**Extracted text:**
________
As I’ve done with previous “reviews” (these are definitely not reviews, they’re more like stream-of-consciousness commentaries) of books, below are some of my favorite quotes from the book mashed up with my musings on why I liked this or that so much and how it made me feel.

  • I don’t generally like poetry but the lines and excerpts made me *feel* things, and tempt me to actually go read some. Each section includes a bit of poetry, and each chapter title *feels* like poetry, though most are phrases or prose from that actual chapter. I just can’t emphasize enough how much I am NOT a poetry person, but how by the middle of reading this novel, the poetry really started to affect me… particularly the snippets that Will and Eva started including in their letters to each other.
________
**Work task 1:**
Answer these questions using the book commentary above.
(a) What does the writer say these "reviews" are more like?
(b) According to the book commentary, what does each section of the novel include?
(c) Which two characters began including poetry snippets in their letters to each other?
**Work task 2:** Reproduce the passage of the book commentary from "As I’ve done" to "letters to each other." without changing a word.

**Supplied data:**
________
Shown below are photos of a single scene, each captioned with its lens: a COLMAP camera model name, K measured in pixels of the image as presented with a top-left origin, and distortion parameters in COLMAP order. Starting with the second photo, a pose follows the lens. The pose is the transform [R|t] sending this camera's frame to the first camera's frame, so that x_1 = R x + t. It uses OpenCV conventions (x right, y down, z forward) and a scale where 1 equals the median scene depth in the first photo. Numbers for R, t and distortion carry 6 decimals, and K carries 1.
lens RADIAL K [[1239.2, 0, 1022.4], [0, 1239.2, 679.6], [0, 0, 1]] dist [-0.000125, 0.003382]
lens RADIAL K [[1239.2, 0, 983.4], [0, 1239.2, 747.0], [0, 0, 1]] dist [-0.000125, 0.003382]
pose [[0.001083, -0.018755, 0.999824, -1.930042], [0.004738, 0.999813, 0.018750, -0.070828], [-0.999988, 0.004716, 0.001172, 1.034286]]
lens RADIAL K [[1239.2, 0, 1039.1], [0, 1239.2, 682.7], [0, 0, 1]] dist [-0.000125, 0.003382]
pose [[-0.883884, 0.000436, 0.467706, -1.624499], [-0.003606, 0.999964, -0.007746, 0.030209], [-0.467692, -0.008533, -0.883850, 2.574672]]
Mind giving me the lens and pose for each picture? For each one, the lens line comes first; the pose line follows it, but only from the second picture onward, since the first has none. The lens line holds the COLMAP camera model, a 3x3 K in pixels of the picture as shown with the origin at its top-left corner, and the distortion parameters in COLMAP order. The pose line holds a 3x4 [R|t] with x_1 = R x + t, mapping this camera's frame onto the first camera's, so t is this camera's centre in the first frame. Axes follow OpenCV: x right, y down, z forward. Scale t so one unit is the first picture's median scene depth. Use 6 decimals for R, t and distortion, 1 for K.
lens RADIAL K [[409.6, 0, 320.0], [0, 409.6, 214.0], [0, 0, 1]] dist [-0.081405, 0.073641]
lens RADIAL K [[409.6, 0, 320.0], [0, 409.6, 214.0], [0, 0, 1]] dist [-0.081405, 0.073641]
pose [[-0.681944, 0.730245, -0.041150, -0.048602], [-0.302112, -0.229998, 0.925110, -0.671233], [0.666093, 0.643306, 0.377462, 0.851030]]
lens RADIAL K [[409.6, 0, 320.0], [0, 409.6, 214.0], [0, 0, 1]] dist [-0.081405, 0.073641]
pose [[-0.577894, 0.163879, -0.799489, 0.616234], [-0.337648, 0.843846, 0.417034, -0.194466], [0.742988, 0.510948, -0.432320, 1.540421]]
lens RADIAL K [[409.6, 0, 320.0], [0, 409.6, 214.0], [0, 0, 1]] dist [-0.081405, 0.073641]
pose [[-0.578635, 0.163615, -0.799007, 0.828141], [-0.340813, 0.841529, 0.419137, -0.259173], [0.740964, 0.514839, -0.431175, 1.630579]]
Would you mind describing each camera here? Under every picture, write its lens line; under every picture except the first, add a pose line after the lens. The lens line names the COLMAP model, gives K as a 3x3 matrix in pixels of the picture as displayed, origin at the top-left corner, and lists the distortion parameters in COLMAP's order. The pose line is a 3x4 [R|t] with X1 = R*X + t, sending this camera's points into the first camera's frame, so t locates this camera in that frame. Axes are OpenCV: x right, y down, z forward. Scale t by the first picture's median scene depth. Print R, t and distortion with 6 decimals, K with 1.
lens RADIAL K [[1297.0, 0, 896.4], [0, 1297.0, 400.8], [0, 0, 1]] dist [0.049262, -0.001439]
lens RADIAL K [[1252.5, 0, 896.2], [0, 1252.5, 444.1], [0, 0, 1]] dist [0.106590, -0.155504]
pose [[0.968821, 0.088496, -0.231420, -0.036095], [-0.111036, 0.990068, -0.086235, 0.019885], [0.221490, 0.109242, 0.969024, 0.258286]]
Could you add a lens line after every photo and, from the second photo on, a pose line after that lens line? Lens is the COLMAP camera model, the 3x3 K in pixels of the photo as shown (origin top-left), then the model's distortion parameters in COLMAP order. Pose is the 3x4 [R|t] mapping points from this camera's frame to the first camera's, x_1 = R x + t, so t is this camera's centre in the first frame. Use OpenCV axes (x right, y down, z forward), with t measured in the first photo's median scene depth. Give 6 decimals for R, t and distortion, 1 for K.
________
**Response area 1:**
(a) Stream-of-consciousness commentaries.
(b) A bit of poetry.
(c) Will and Eva.

**Response area 2:**
As I’ve done with previous “reviews” (these are definitely not reviews, they’re more like stream-of-consciousness commentaries) of books, below are some of my favorite quotes from the book mashed up with my musings on why I liked this or that so much and how it made me feel.

  • I don’t generally like poetry but the lines and excerpts made me *feel* things, and tempt me to actually go read some. Each section includes a bit of poetry, and each chapter title *feels* like poetry, though most are phrases or prose from that actual chapter. I just can’t emphasize enough how much I am NOT a poetry person, but how by the middle of reading this novel, the poetry really started to affect me… particularly the snippets that Will and Eva started including in their letters to each other.